Turn on, tune in and broaden your horizons

A remarkable book went on sale today, one with a potent message for the creative business. A treatise on how to win work? A glossy tome showing glorious designs? No. This mini epic has little to do directly with design. Titled Utopian Nights, it sums up 34 evening talks held at Newell and Sorrell’s London office over the past six years.

Anyone close to Newell and Sorrell will know about Utopian Nights. Friends, clients, even rivals have listened to a speaker usually from outside design. Margaret Thatcher’s former press secretary Sir Bernard Ingham, the UK’s first astronaut Helen Sharman, Spurs captain Gary Mabbutt, ex-hostage Brian Keenan and biologist David Bellamy. They’ve all been there.
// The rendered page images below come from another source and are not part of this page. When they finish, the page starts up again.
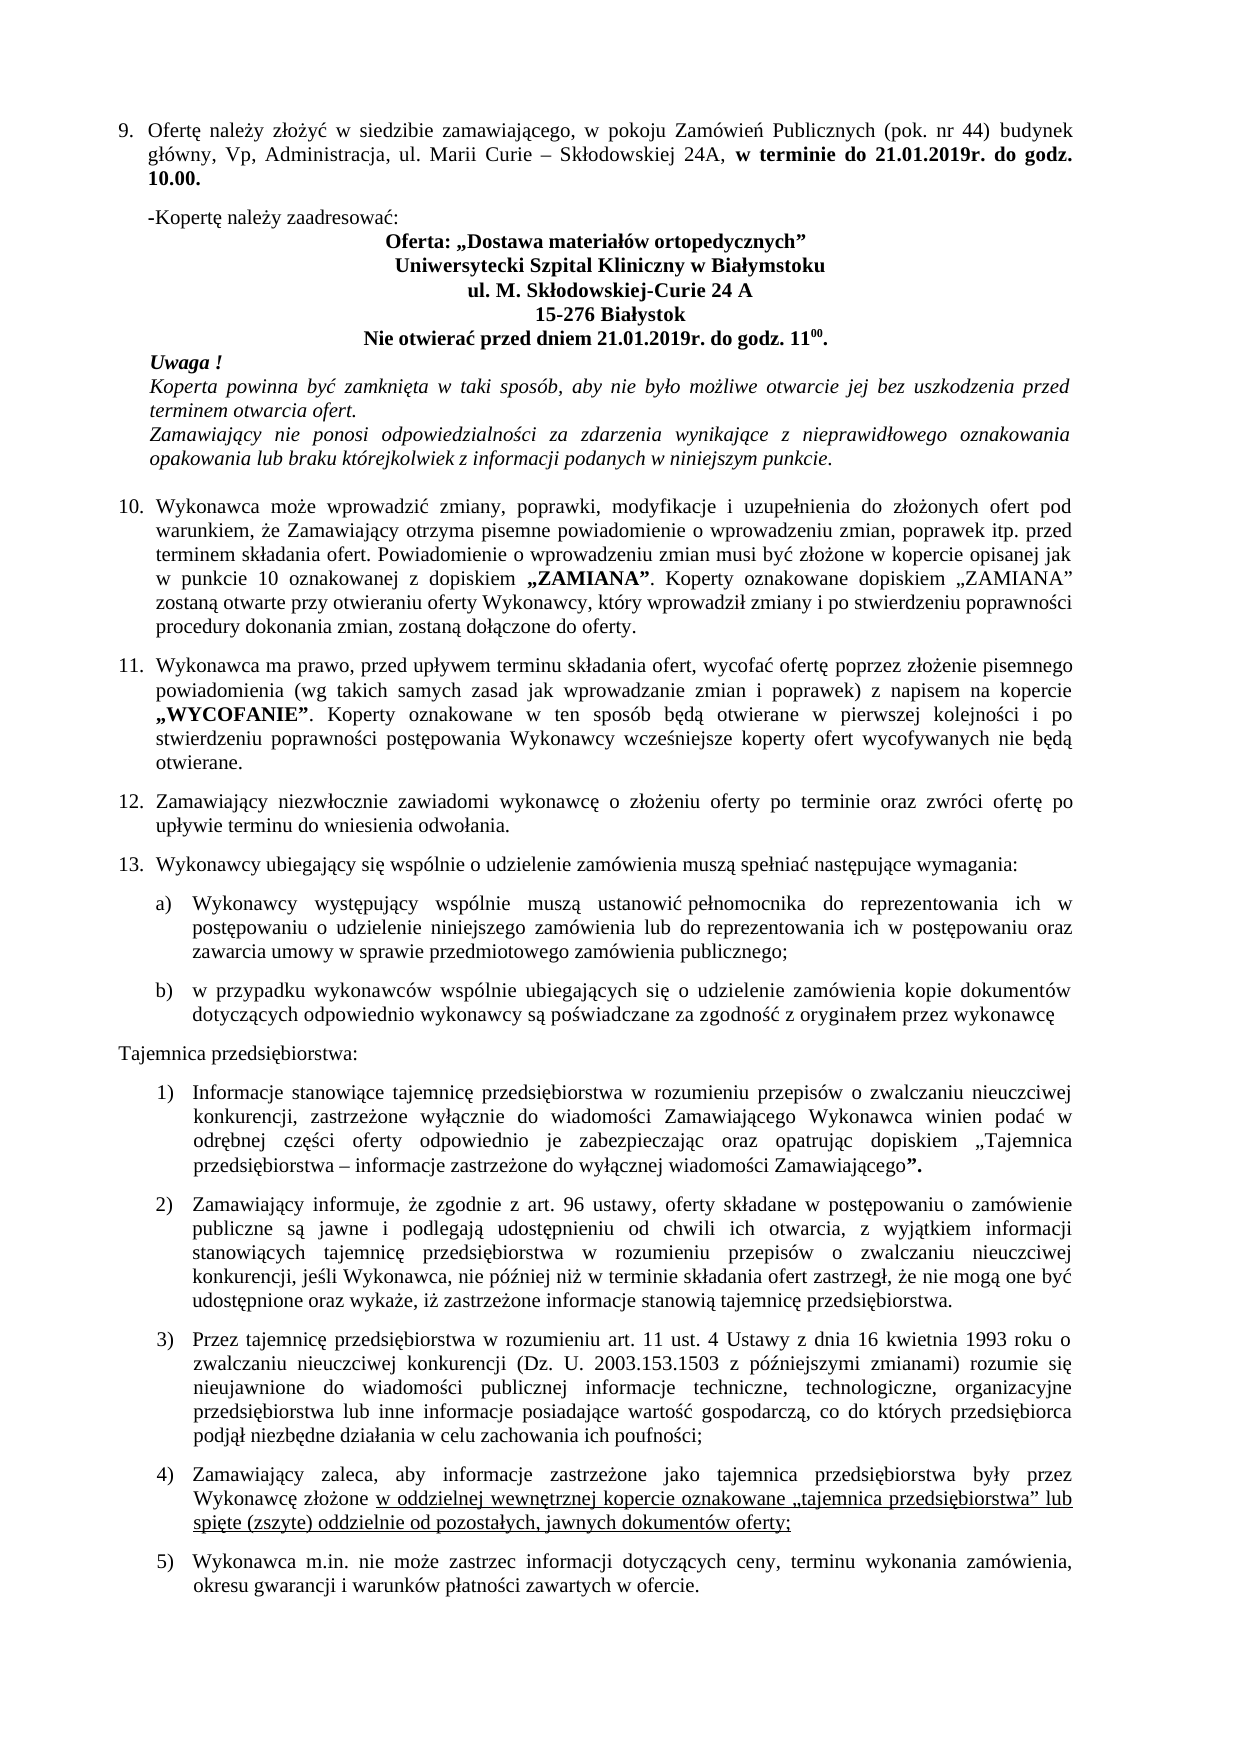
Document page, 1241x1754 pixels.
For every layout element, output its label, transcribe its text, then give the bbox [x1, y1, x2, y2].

list Zamawiający zaleca, aby informacje zastrzeżone jako tajemnica przedsiębiorstwa były przez Wykonawcę złożone w oddzielnej wewnętrznej kopercie oznakowane „tajemnica przedsiębiorstwa” lub spięte (zszyte) oddzielnie od pozostałych, jawnych dokumentów oferty; [156, 1462, 1073, 1534]
list Informacje stanowiące tajemnicę przedsiębiorstwa w rozumieniu przepisów o zwalczaniu nieuczciwej konkurencji, zastrzeżone wyłącznie do wiadomości Zamawiającego Wykonawca winien podać w odrębnej części oferty odpowiednio je zabezpieczając oraz opatrując dopiskiem „Tajemnica przedsiębiorstwa – informacje zastrzeżone do wyłącznej wiadomości Zamawiającego”. [156, 1080, 1073, 1177]
text Zamawiający nie ponosi odpowiedzialności za zdarzenia wynikające z nieprawidłowego oznakowania opakowania lub braku którejkolwiek z informacji podanych w niniejszym punkcie. [149, 422, 1073, 470]
list Wykonawca ma prawo, przed upływem terminu składania ofert, wycofać ofertę poprzez złożenie pisemnego powiadomienia (wg takich samych zasad jak wprowadzanie zmian i poprawek) z napisem na kopercie „WYCOFANIE”. Koperty oznakowane w ten sposób będą otwierane w pierwszej kolejności i po stwierdzeniu poprawności postępowania Wykonawcy wcześniejsze koperty ofert wycofywanych nie będą otwierane. [118, 653, 1073, 774]
text Nie otwierać przed dniem 21.01.2019r. do godz. 1100. [118, 326, 1073, 350]
text Tajemnica przedsiębiorstwa: [118, 1041, 1073, 1065]
list w przypadku wykonawców wspólnie ubiegających się o udzielenie zamówienia kopie dokumentów dotyczących odpowiednio wykonawcy są poświadczane za zgodność z oryginałem przez wykonawcę [155, 978, 1073, 1026]
text Uniwersytecki Szpital Kliniczny w Białymstoku [148, 253, 1073, 277]
text 15-276 Białystok [148, 302, 1073, 326]
list Wykonawcy występujący wspólnie muszą ustanowić pełnomocnika do reprezentowania ich w postępowaniu o udzielenie niniejszego zamówienia lub do reprezentowania ich w postępowaniu oraz zawarcia umowy w sprawie przedmiotowego zamówienia publicznego; [155, 891, 1073, 963]
list Wykonawcy ubiegający się wspólnie o udzielenie zamówienia muszą spełniać następujące wymagania: [118, 852, 1073, 876]
list Zamawiający informuje, że zgodnie z art. 96 ustawy, oferty składane w postępowaniu o zamówienie publiczne są jawne i podlegają udostępnieniu od chwili ich otwarcia, z wyjątkiem informacji stanowiących tajemnicę przedsiębiorstwa w rozumieniu przepisów o zwalczaniu nieuczciwej konkurencji, jeśli Wykonawca, nie później niż w terminie składania ofert zastrzegł, że nie mogą one być udostępnione oraz wykaże, iż zastrzeżone informacje stanowią tajemnicę przedsiębiorstwa. [155, 1192, 1073, 1312]
list Wykonawca może wprowadzić zmiany, poprawki, modyfikacje i uzupełnienia do złożonych ofert pod warunkiem, że Zamawiający otrzyma pisemne powiadomienie o wprowadzeniu zmian, poprawek itp. przed terminem składania ofert. Powiadomienie o wprowadzeniu zmian musi być złożone w kopercie opisanej jak w punkcie 10 oznakowanej z dopiskiem „ZAMIANA”. Koperty oznakowane dopiskiem „ZAMIANA” zostaną otwarte przy otwieraniu oferty Wykonawcy, który wprowadził zmiany i po stwierdzeniu poprawności procedury dokonania zmian, zostaną dołączone do oferty. [118, 494, 1073, 638]
text ul. M. Skłodowskiej-Curie 24 A [148, 277, 1073, 302]
text -Kopertę należy zaadresować: [118, 205, 1073, 229]
text Koperta powinna być zamknięta w taki sposób, aby nie było możliwe otwarcie jej bez uszkodzenia przed terminem otwarcia ofert. [149, 374, 1073, 422]
text Oferta: „Dostawa materiałów ortopedycznych” [118, 229, 1073, 253]
list Wykonawca m.in. nie może zastrzec informacji dotyczących ceny, terminu wykonania zamówienia, okresu gwarancji i warunków płatności zawartych w ofercie. [156, 1549, 1073, 1597]
list Ofertę należy złożyć w siedzibie zamawiającego, w pokoju Zamówień Publicznych (pok. nr 44) budynek główny, Vp, Administracja, ul. Marii Curie – Skłodowskiej 24A, w terminie do 21.01.2019r. do godz. 10.00. [118, 118, 1073, 190]
text Uwaga ! [118, 350, 1073, 374]
list Zamawiający niezwłocznie zawiadomi wykonawcę o złożeniu oferty po terminie oraz zwróci ofertę po upływie terminu do wniesienia odwołania. [118, 789, 1073, 837]
list Przez tajemnicę przedsiębiorstwa w rozumieniu art. 11 ust. 4 Ustawy z dnia 16 kwietnia 1993 roku o zwalczaniu nieuczciwej konkurencji (Dz. U. 2003.153.1503 z późniejszymi zmianami) rozumie się nieujawnione do wiadomości publicznej informacje techniczne, technologiczne, organizacyjne przedsiębiorstwa lub inne informacje posiadające wartość gospodarczą, co do których przedsiębiorca podjął niezbędne działania w celu zachowania ich poufności; [156, 1327, 1073, 1447]
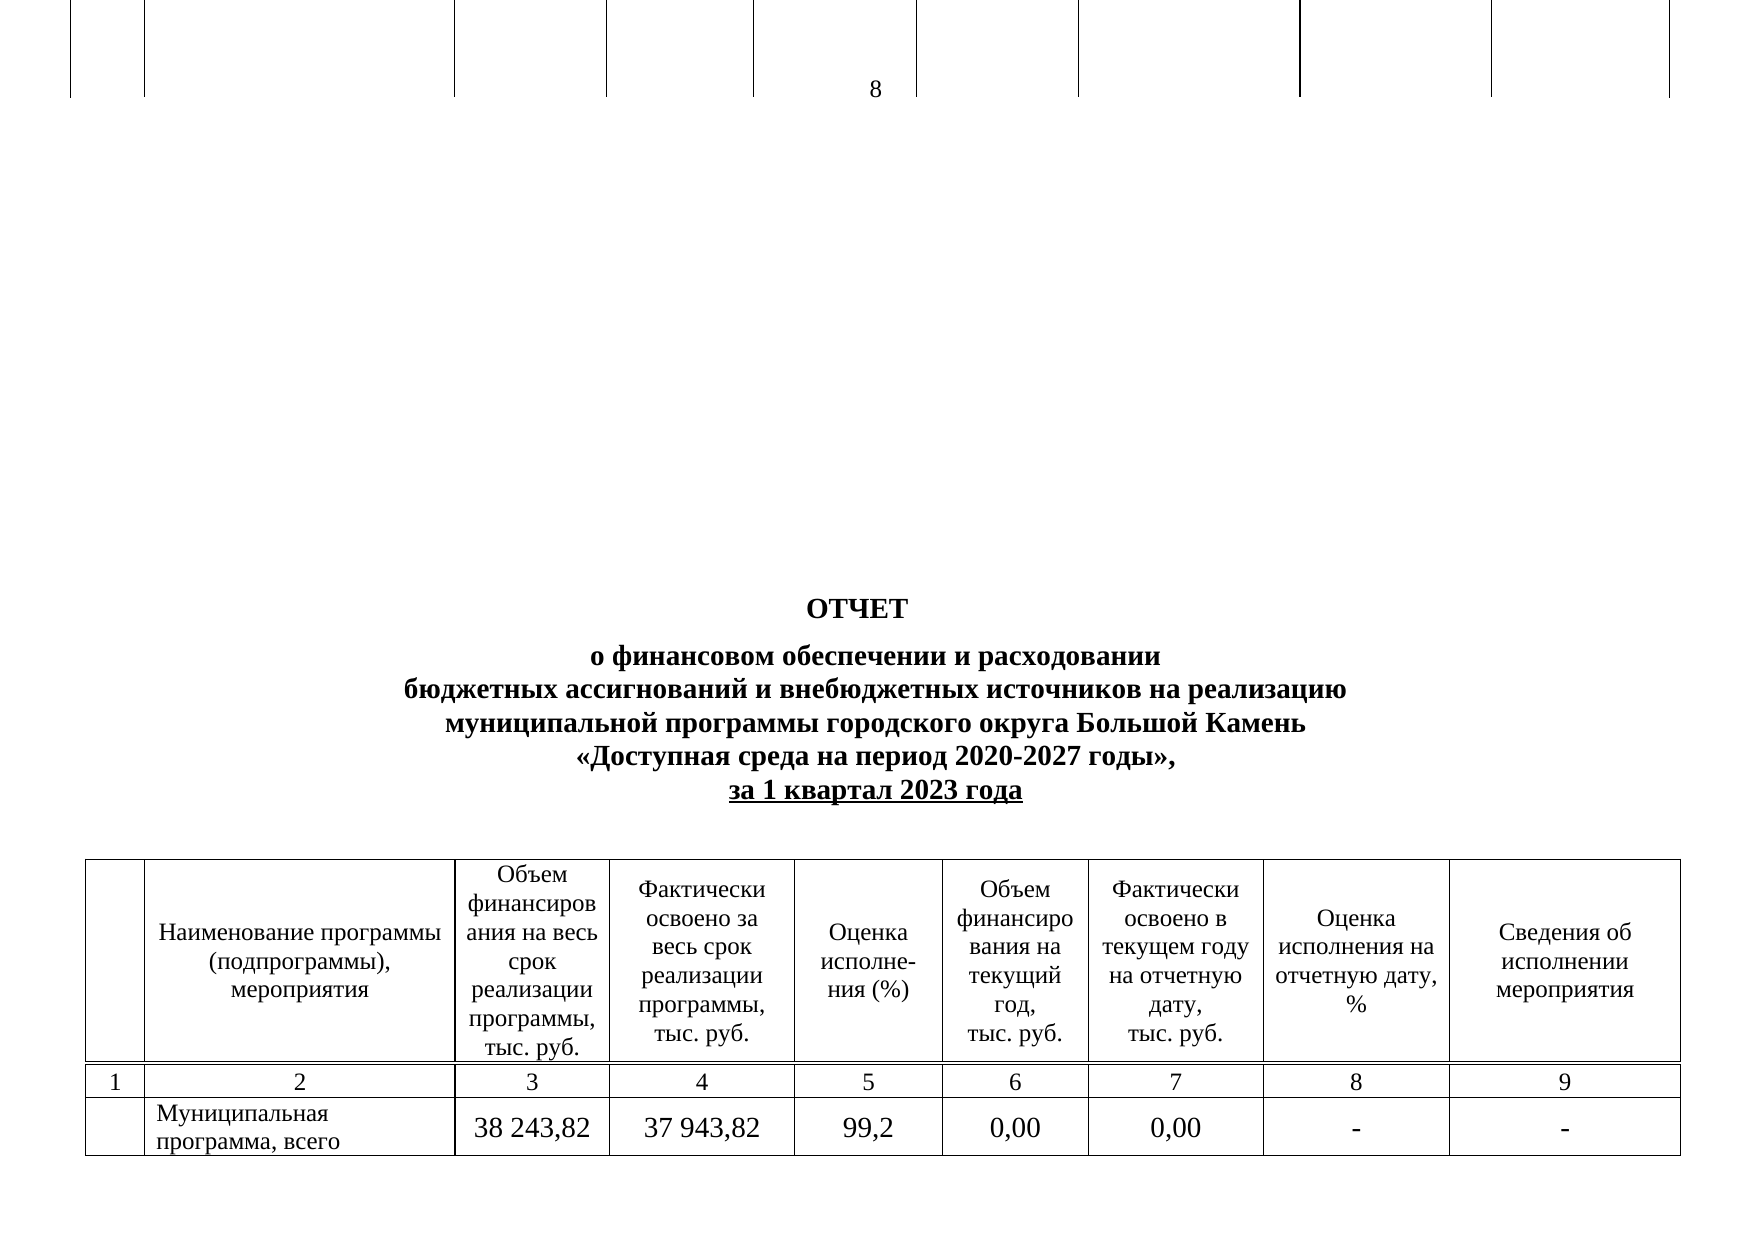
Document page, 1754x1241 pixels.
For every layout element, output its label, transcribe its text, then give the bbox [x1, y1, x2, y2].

table_cell 38 243,82 [456, 1098, 609, 1155]
table_header 2 [145, 1065, 454, 1097]
table_header 7 [1089, 1065, 1263, 1097]
table_header 4 [610, 1065, 794, 1097]
table_cell - [1450, 1098, 1680, 1155]
table_header 6 [943, 1065, 1088, 1097]
table_header Объем финансирования на весь срок реализации программы, тыс. руб. [456, 860, 609, 1061]
table_header Фактически освоено за весь срок реализации программы, тыс. руб. [610, 860, 794, 1061]
text о финансовом обеспечении и расходовании [115, 638, 1636, 671]
table_header 1 [86, 1065, 144, 1097]
table_header Наименование программы (подпрограммы), мероприятия [145, 860, 454, 1061]
table_header [86, 860, 144, 1061]
table_header 8 [1264, 1065, 1449, 1097]
table_header 5 [795, 1065, 942, 1097]
table_header 9 [1450, 1065, 1680, 1097]
table_cell 99,2 [795, 1098, 942, 1155]
text «Доступная среда на период 2020-2027 годы», [115, 738, 1636, 772]
table_cell 0,00 [1089, 1098, 1263, 1155]
table_header 3 [456, 1065, 609, 1097]
table_header Оценка исполнения на отчетную дату, % [1264, 860, 1449, 1061]
text за 1 квартал 2023 года [115, 772, 1636, 805]
table_header Оценка исполне-ния (%) [795, 860, 942, 1061]
table_cell 37 943,82 [610, 1098, 794, 1155]
table_cell 0,00 [943, 1098, 1088, 1155]
table_cell [86, 1098, 144, 1155]
table_header Фактически освоено в текущем году на отчетную дату, тыс. руб. [1089, 860, 1263, 1061]
text ОТЧЕТ [115, 592, 1599, 625]
table_cell Муниципальная программа, всего [145, 1098, 454, 1155]
table_cell - [1264, 1098, 1449, 1155]
text бюджетных ассигнований и внебюджетных источников на реализацию [115, 671, 1636, 705]
table_header Объем финансирования на текущий год, тыс. руб. [943, 860, 1088, 1061]
table_header Сведения об исполнении мероприятия [1450, 860, 1680, 1061]
text муниципальной программы городского округа Большой Камень [115, 705, 1636, 738]
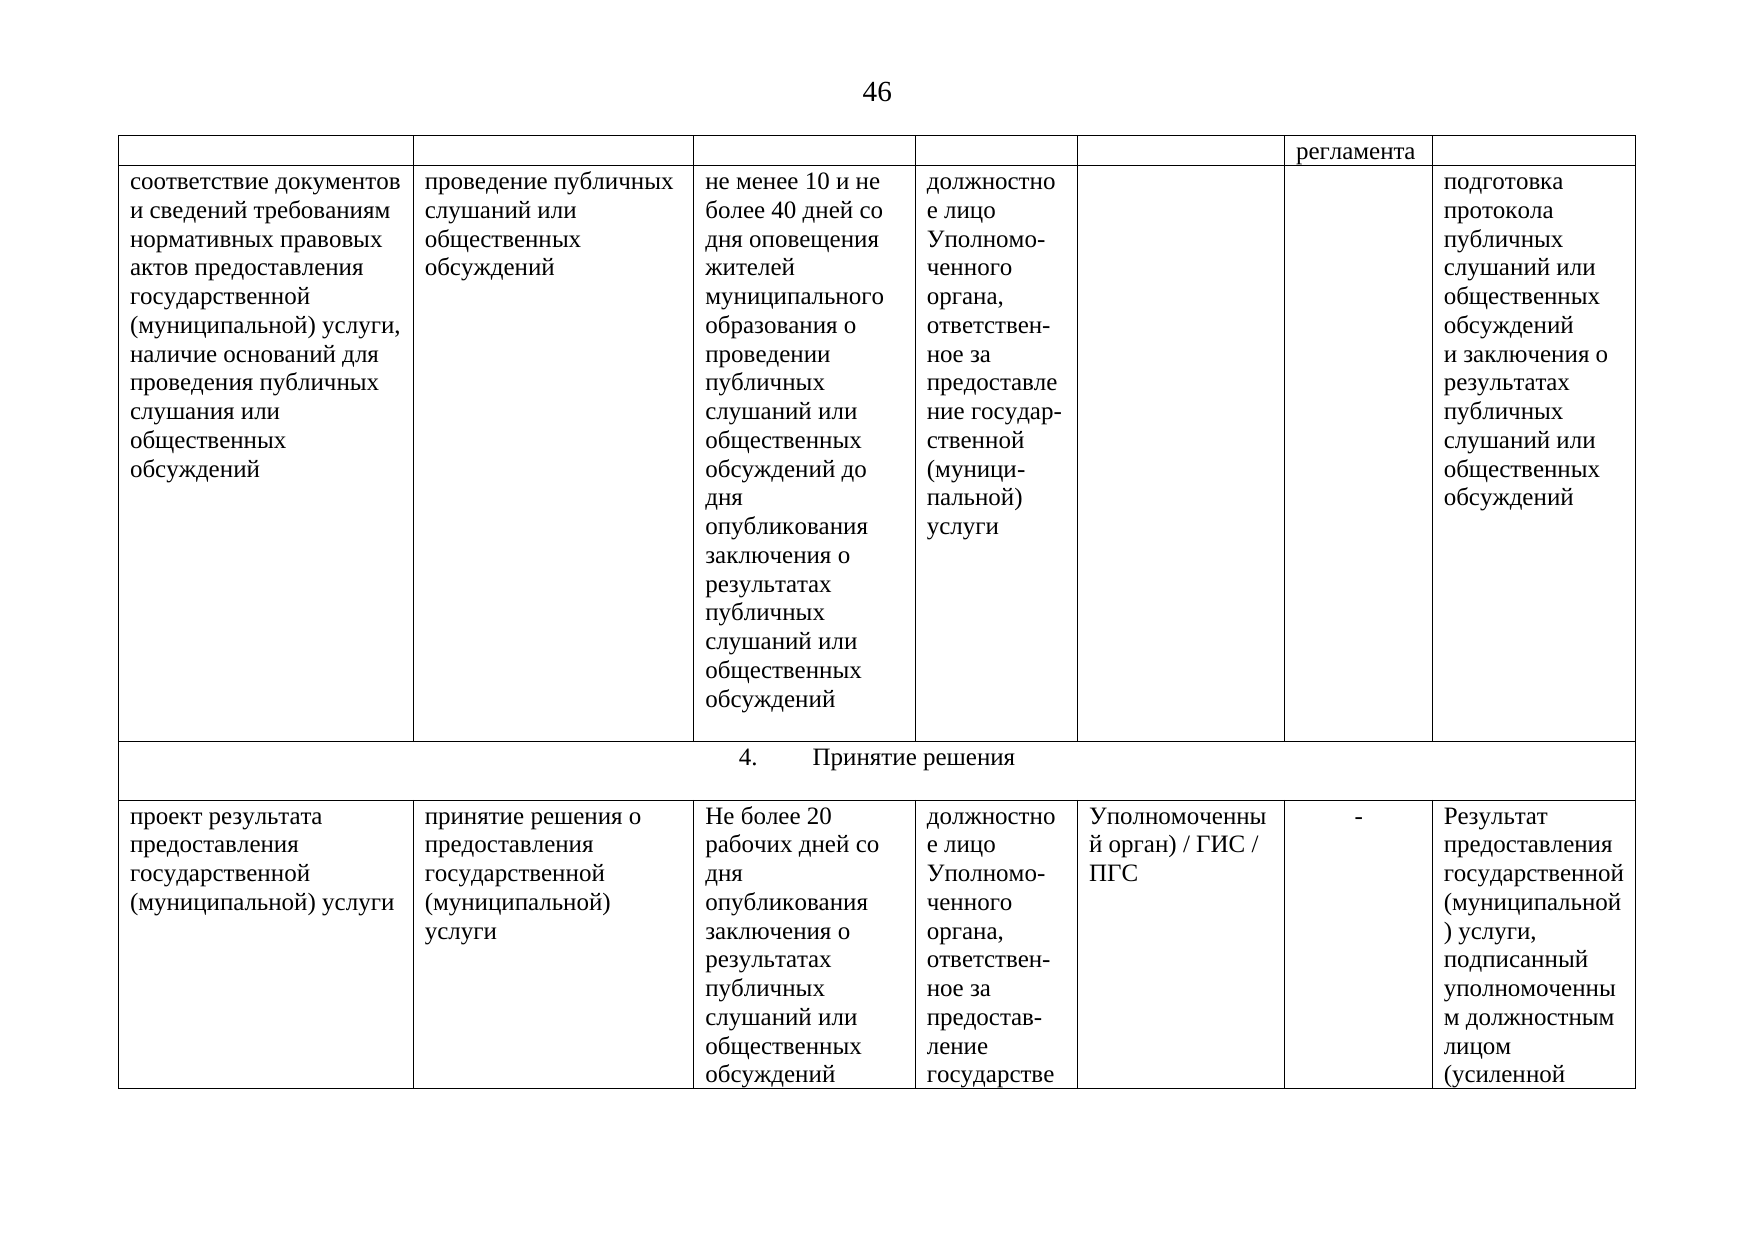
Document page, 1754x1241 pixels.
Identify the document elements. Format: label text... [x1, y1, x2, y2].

table_cell проведение публичных слушаний или общественных обсуждений [414, 166, 693, 741]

By publishing those fascinating insights, Newell and Sorrell is giving them a wider audience – and reminding us that feeding the mind recharges the creative batteries.

In his introduction to the book, John Sorrell recalls Tony Hancock’s classic Blood Donor sketch, observing how you can end up with “an empty arm” working in the ideas business. For him and his wife Frances Newell the remedy is “a transfusion of inspiration” from sources outside design. Hence the talks.

That remedy is obvious, but how many other designers do anything about it? Many are so locked into the business they believe it is the clients’ mission to kill creativity, failing to accept their own responsibility for jaded design.

Some designers are keen to immerse themselves and their teams in non-design activities. Significantly, these tend to be the more creative. But too many others don’t recognise the need for external stimuli, forcing flagging creativity through regular late nights and early mornings with a weariness that shows through in low morale and lacklustre work.

It doesn’t have to be as grand an event as the Utopian Nights, but you owe it to yourself and your clients to step outside the frame occasionally. Time spent well off-duty can be as profitable as hours at work. Well done, Newell and Sorrell, for showing the way.